WHAT TO DO:
Omit every picture and return the rest of the data unaltered.

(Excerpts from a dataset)
== Segment start ==

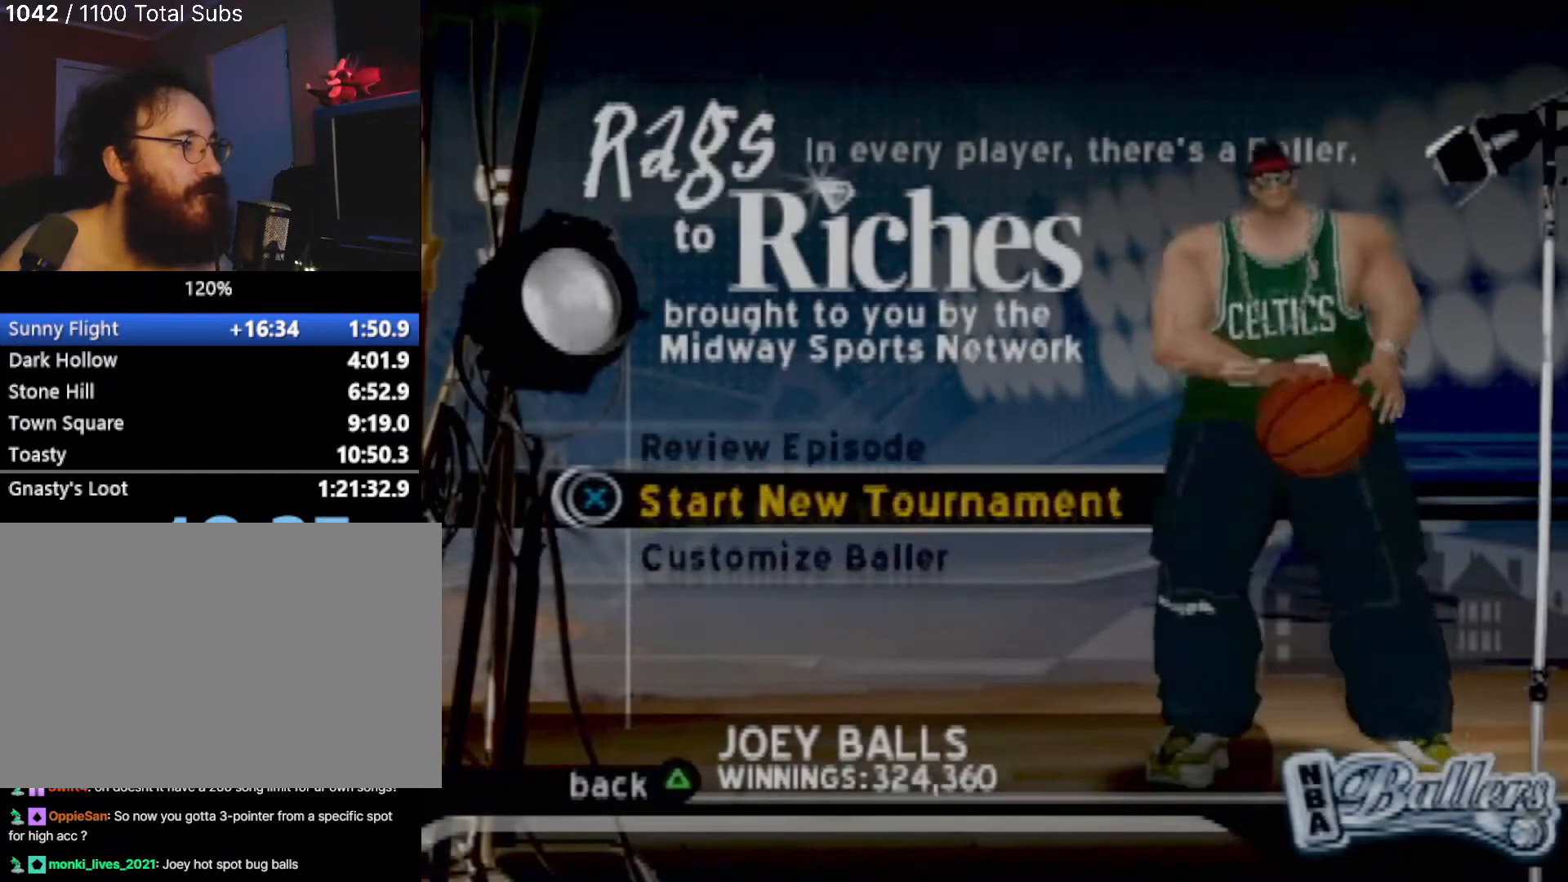
Gameplay with a controller (PlayStation layout); each line is a JSON object with the inputs held at the frame after it. "events" lists button and stick changes between this image and that frame as [ms after this image, input, new state], when the widget could be followed in between. Not read: L3 R3 right_stick.
{"buttons": ["DPAD_UP"], "left_stick": "center", "events": [[66, "DPAD_DOWN", "down"], [233, "DPAD_DOWN", "up"], [333, "DPAD_UP", "down"]]}
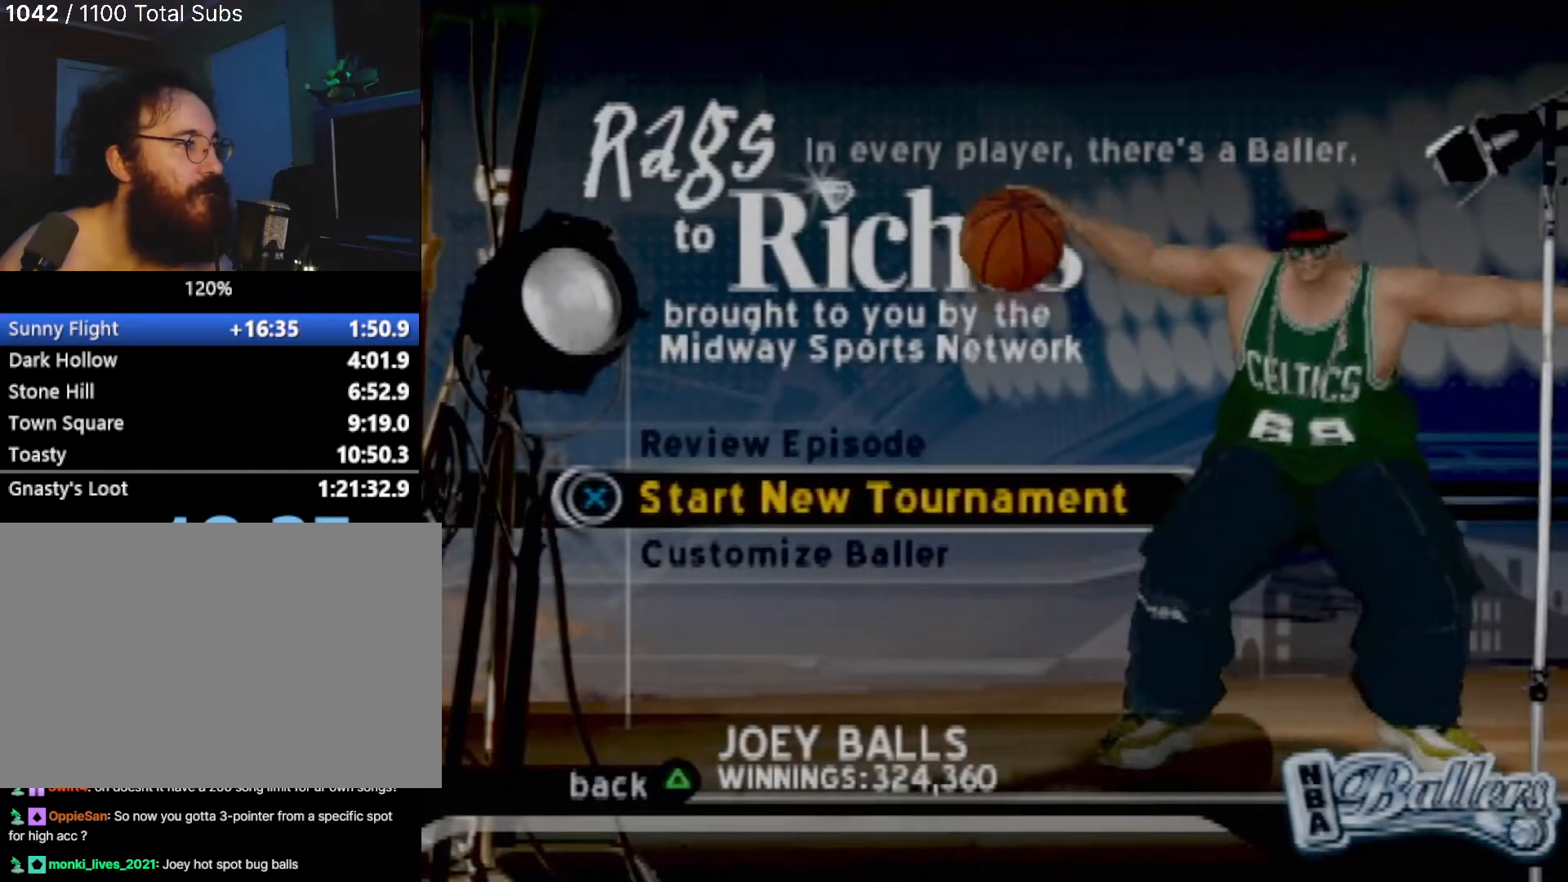
{"buttons": [], "left_stick": "center", "events": [[33, "DPAD_UP", "up"], [67, "CROSS", "down"], [234, "CROSS", "up"]]}
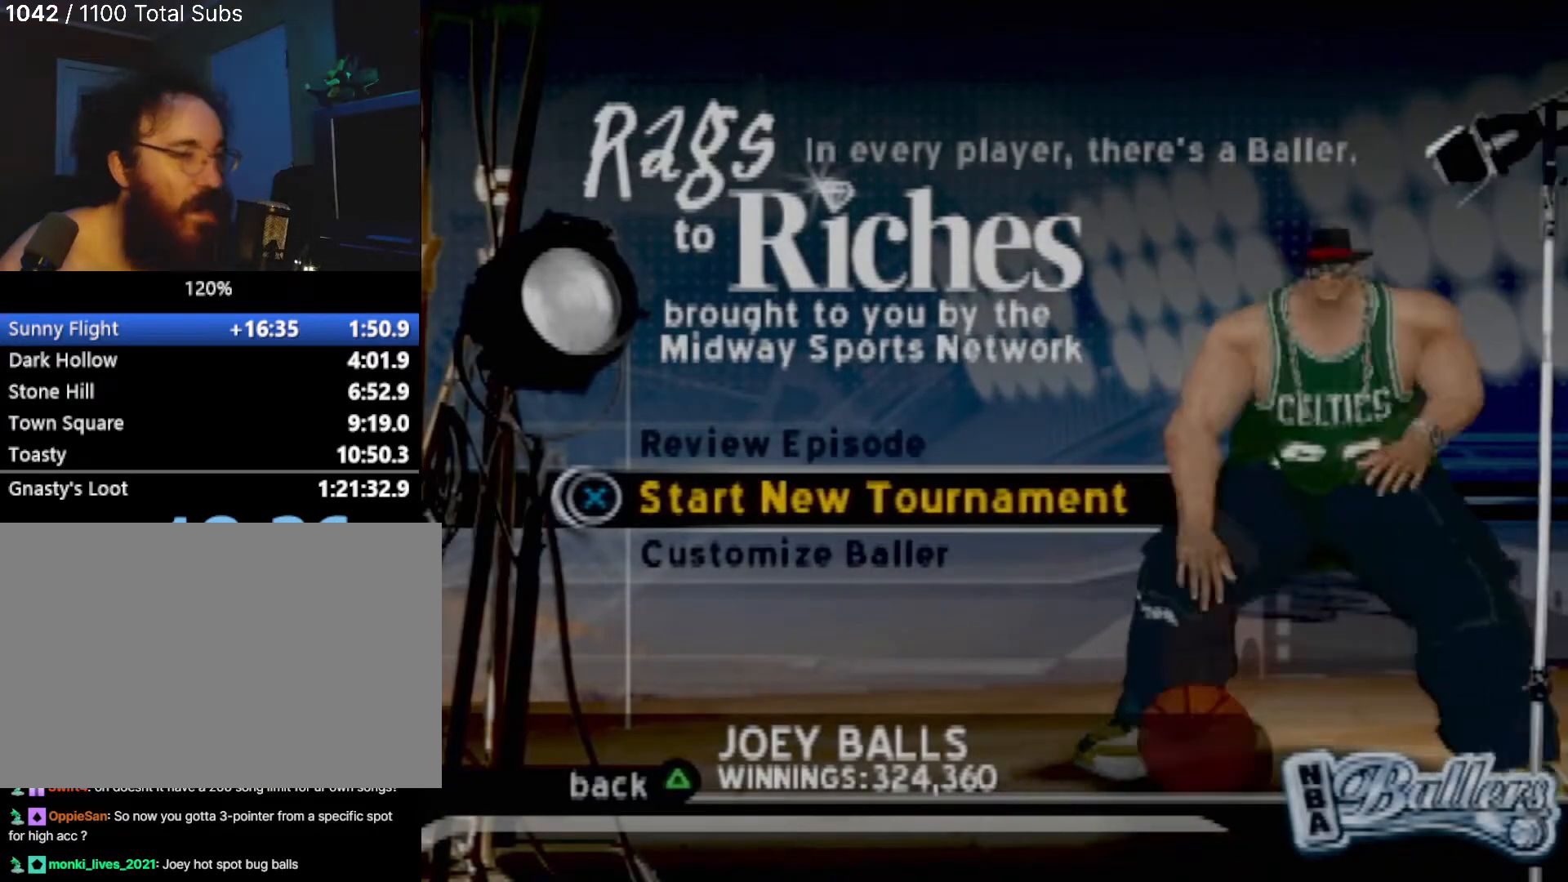
{"buttons": [], "left_stick": "center", "events": []}
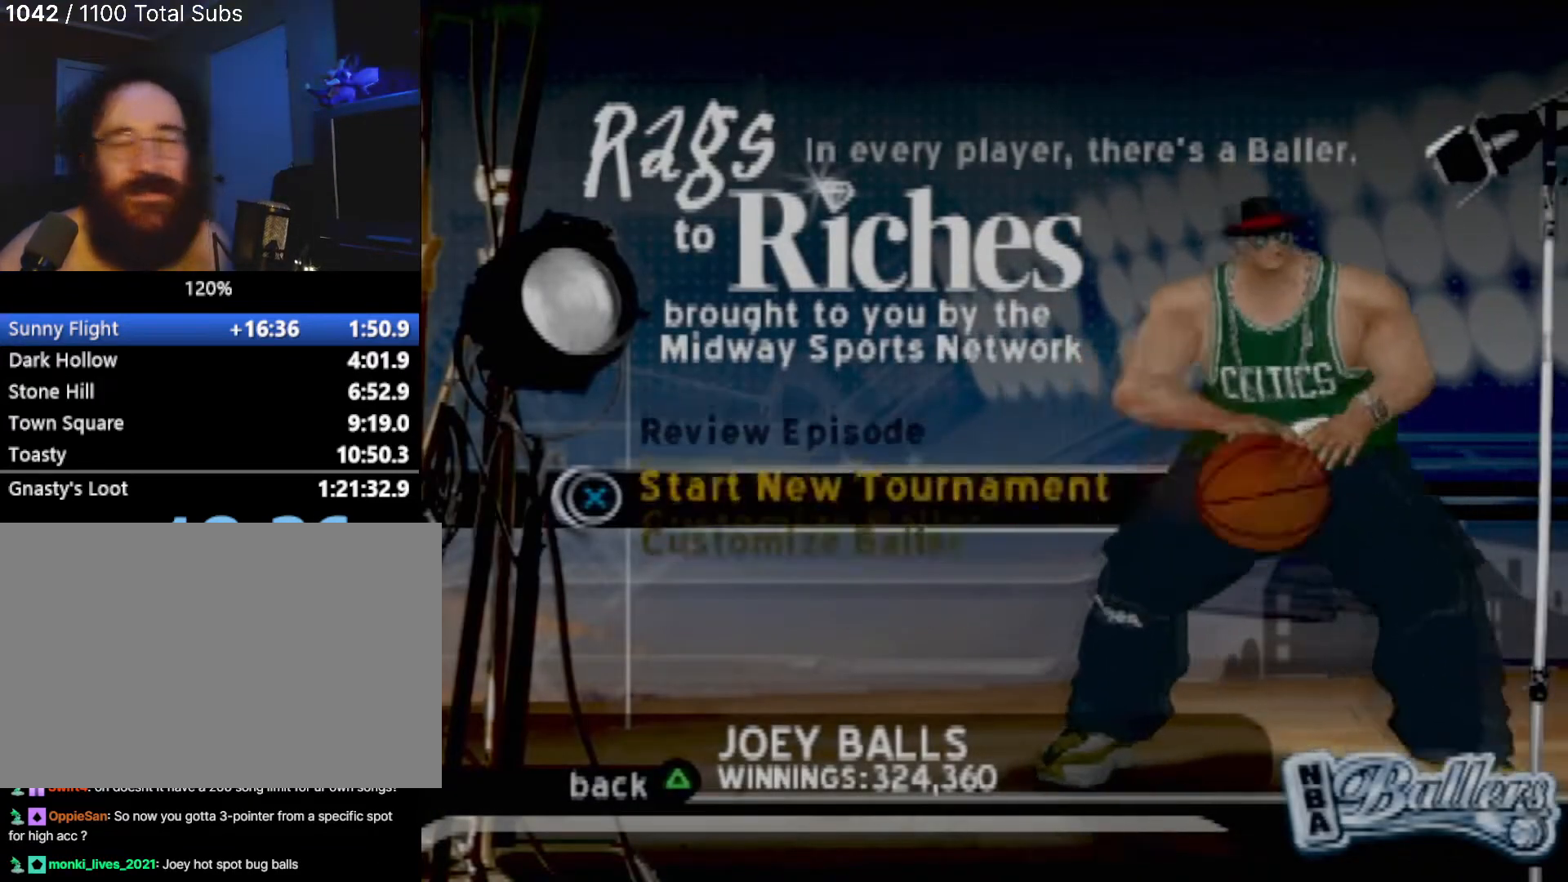
{"buttons": [], "left_stick": "center", "events": []}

== Segment end ==

RESULT:
Gameplay with a controller (PlayStation layout); each line is a JSON object with the inputs held at the frame after it. "events" lists button and stick changes between this image and that frame as [ms after this image, input, new state], when the widget could be followed in between. Not read: L3 R3 right_stick.
{"buttons": ["DPAD_UP"], "left_stick": "center", "events": [[66, "DPAD_DOWN", "down"], [233, "DPAD_DOWN", "up"], [333, "DPAD_UP", "down"]]}
{"buttons": [], "left_stick": "center", "events": [[33, "DPAD_UP", "up"], [67, "CROSS", "down"], [234, "CROSS", "up"]]}
{"buttons": [], "left_stick": "center", "events": []}
{"buttons": [], "left_stick": "center", "events": []}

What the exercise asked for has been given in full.